Chlorine
Chlorine was a chemical used by the German dye industry. Today, we still use chlorine bleach for industrial uses, to clean in our homes and to whiten our laundry; however, on the battlefield, this chemical had a significantly greater impact. Chlorine was, in fact, the first major chemical weapon, deployed on the battlefields of World War I on April 22, 1915. The Germans had experimented with chemical weapons previously, but had been less successful.
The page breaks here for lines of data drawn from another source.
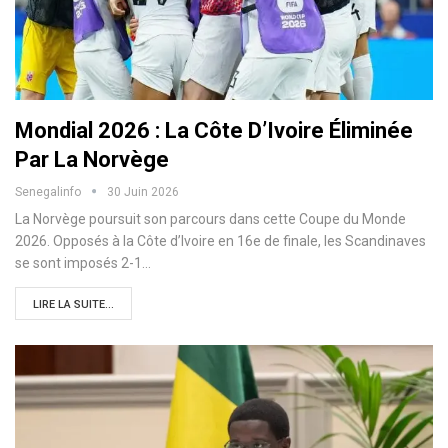
Mondial 2026 : La Côte D’Ivoire Éliminée
Par La Norvège
Senegalinfo
30 Juin 2026
La Norvège poursuit son parcours dans cette Coupe du Monde
2026. Opposés à la Côte d’Ivoire en 16e de finale, les Scandinaves
se sont imposés 2-1…
LIRE LA SUITE...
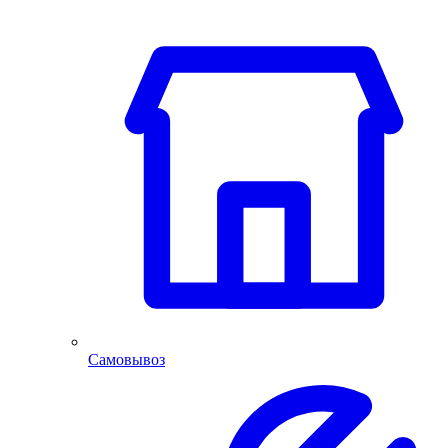
Самовывоз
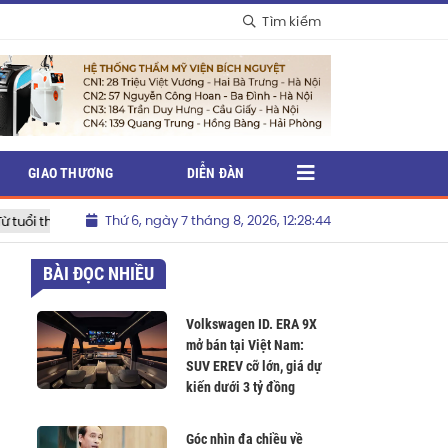
Tìm kiếm
GIAO THƯƠNG
DIỄN ĐÀN
Thứ 6, ngày 7 tháng 8, 2026, 12:28:46
 thoại”
Shopee đồng hành cùng thương hiệu Việt nâng cao vận
BÀI ĐỌC NHIỀU
Volkswagen ID. ERA 9X
mở bán tại Việt Nam:
SUV EREV cỡ lớn, giá dự
kiến dưới 3 tỷ đồng
Góc nhìn đa chiều về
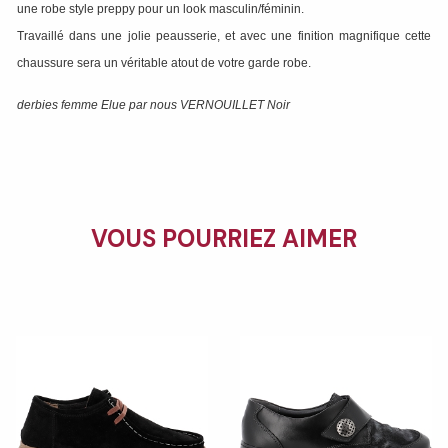
une robe style preppy pour un look masculin/féminin.
Travaillé dans une jolie peausserie, et avec une finition magnifique cette
chaussure sera un véritable atout de votre garde robe.
derbies femme Elue par nous VERNOUILLET Noir
VOUS POURRIEZ AIMER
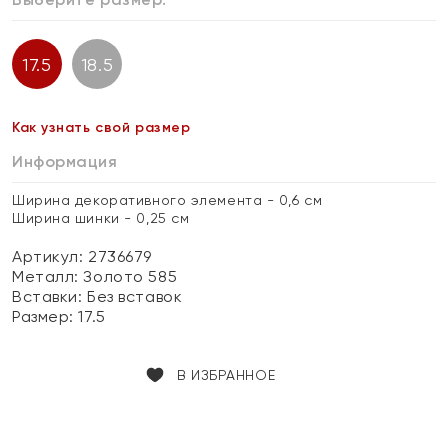
17.5
18.5
Как узнать свой размер
Информация
Ширина декоративного элемента - 0,6 см
Ширина шинки - 0,25 см
Артикул: 2736679
Металл:
Золото 585
Вставки:
Без вставок
Размер:
17.5
В ИЗБРАННОЕ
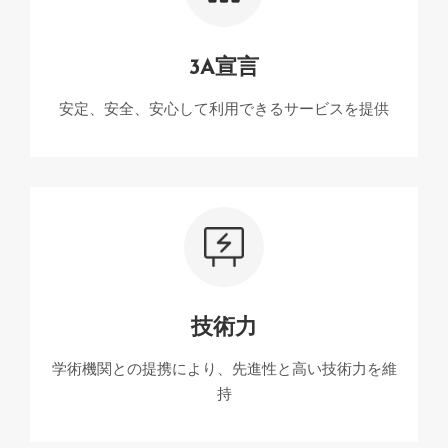
3A宣言
安定、安全、安心して利用できるサービスを提供
技術力
学術機関との提携により、先進性と高い技術力を維
持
Chemist Fritz Haber had used chlorine in an industrial setting, and recognized several key attributes that made it an ideal chemical weapon. Chlorine remains gaseous at cold temperatures and is heavier than air, so sank into enemy trenches. When inhaled, chlorine causes the lungs to fill with fluid, killing by drowning.
Even the Germans were surprised by their own success in April 1915. The gas attack decimated entire divisions of French and Algerian troops at the Second Battle of Ypres. The use of chemical weapons by the Germans continued throughout the war. While poison gas was defended as an effective strategy, defensive strategies, like gas masks kept pace with the development of new gases.
Chlorine was a significant ingredient in most of the chemical weaponry of the period, used by both sides in the conflict. Phosgene, for instance, was a chlorine-based, nearly odorless gas. This gas was responsible for 80 percent of gas deaths in World War I. In total, some 100,000 pounds of poison gases were used in World War I, causing almost 30,000 deaths.
The 1925 Geneva Protocol banned the use of chemical weapons, but not their production or stockpiling. While chemical weapons were not in use in combat in World War II, they were, of course, used in the death camps of the Holocaust.